→ MATERIAL FOR THIS EXERCISE
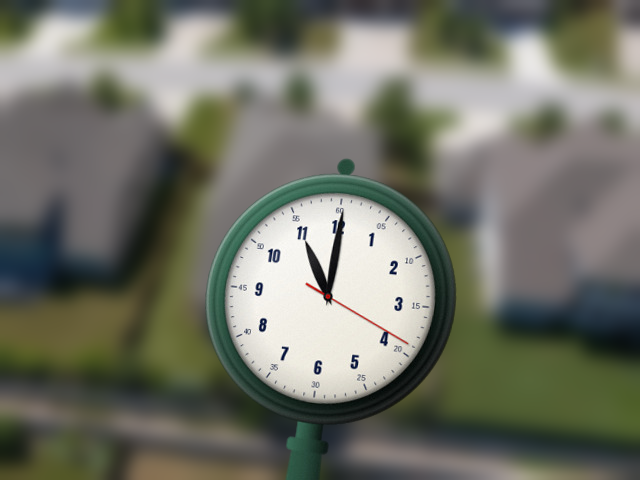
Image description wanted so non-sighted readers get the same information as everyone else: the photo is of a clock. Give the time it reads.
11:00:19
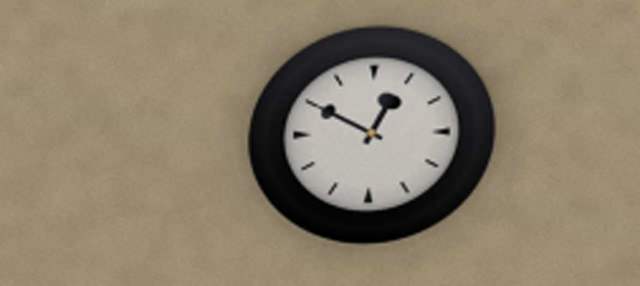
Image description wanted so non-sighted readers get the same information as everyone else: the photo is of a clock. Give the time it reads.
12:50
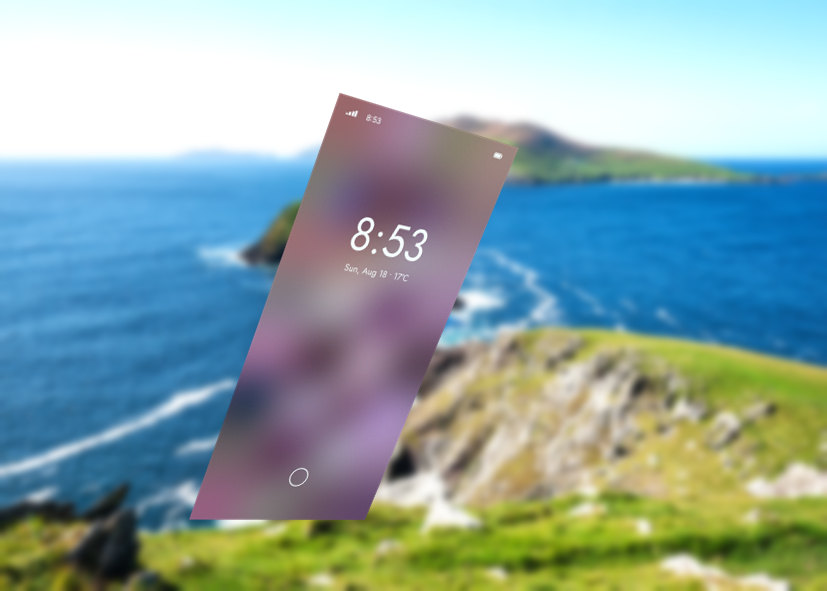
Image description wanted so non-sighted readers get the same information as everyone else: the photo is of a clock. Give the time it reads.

→ INSTRUCTIONS TO FOLLOW
Quote the text of each record above word for word, leaving the pictures out.

→ RESPONSE FOR THIS EXERCISE
Image description wanted so non-sighted readers get the same information as everyone else: the photo is of a clock. Give the time it reads.
11:00:19
Image description wanted so non-sighted readers get the same information as everyone else: the photo is of a clock. Give the time it reads.
12:50
Image description wanted so non-sighted readers get the same information as everyone else: the photo is of a clock. Give the time it reads.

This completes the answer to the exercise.